• [Your goal]: Exactly the lines from the opening of the records through the line containing "Домашний персонал" should be copied, with both included.

• [Data shown]:
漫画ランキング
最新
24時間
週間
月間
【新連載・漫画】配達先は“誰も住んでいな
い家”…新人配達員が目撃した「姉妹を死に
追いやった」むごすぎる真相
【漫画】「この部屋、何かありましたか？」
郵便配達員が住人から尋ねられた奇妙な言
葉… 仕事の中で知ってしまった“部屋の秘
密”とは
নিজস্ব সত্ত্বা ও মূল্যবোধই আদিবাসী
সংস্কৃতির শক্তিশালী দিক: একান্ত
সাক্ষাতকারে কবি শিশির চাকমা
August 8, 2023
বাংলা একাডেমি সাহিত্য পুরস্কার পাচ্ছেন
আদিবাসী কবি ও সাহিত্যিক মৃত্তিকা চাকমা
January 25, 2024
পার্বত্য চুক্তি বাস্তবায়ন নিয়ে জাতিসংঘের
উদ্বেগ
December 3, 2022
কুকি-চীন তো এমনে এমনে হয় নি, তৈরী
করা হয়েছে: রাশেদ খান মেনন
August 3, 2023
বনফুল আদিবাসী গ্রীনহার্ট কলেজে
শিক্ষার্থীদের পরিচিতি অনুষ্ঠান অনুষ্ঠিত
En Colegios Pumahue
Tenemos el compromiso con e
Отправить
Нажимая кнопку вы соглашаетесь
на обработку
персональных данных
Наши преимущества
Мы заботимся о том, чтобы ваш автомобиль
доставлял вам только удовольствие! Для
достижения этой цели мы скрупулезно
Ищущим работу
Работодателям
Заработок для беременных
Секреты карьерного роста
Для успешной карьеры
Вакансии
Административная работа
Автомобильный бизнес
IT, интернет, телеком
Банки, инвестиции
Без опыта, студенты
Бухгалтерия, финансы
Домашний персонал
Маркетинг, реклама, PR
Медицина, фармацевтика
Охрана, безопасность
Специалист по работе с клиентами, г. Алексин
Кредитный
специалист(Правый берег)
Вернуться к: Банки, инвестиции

• [Result of this exercise]:
漫画ランキング
最新
24時間
週間
月間
【新連載・漫画】配達先は“誰も住んでいな
い家”…新人配達員が目撃した「姉妹を死に
追いやった」むごすぎる真相
【漫画】「この部屋、何かありましたか？」
郵便配達員が住人から尋ねられた奇妙な言
葉… 仕事の中で知ってしまった“部屋の秘
密”とは
নিজস্ব সত্ত্বা ও মূল্যবোধই আদিবাসী
সংস্কৃতির শক্তিশালী দিক: একান্ত
সাক্ষাতকারে কবি শিশির চাকমা
August 8, 2023
বাংলা একাডেমি সাহিত্য পুরস্কার পাচ্ছেন
আদিবাসী কবি ও সাহিত্যিক মৃত্তিকা চাকমা
January 25, 2024
পার্বত্য চুক্তি বাস্তবায়ন নিয়ে জাতিসংঘের
উদ্বেগ
December 3, 2022
কুকি-চীন তো এমনে এমনে হয় নি, তৈরী
করা হয়েছে: রাশেদ খান মেনন
August 3, 2023
বনফুল আদিবাসী গ্রীনহার্ট কলেজে
শিক্ষার্থীদের পরিচিতি অনুষ্ঠান অনুষ্ঠিত
En Colegios Pumahue
Tenemos el compromiso con e
Отправить
Нажимая кнопку вы соглашаетесь
на обработку
персональных данных
Наши преимущества
Мы заботимся о том, чтобы ваш автомобиль
доставлял вам только удовольствие! Для
достижения этой цели мы скрупулезно
Ищущим работу
Работодателям
Заработок для беременных
Секреты карьерного роста
Для успешной карьеры
Вакансии
Административная работа
Автомобильный бизнес
IT, интернет, телеком
Банки, инвестиции
Без опыта, студенты
Бухгалтерия, финансы
Домашний персонал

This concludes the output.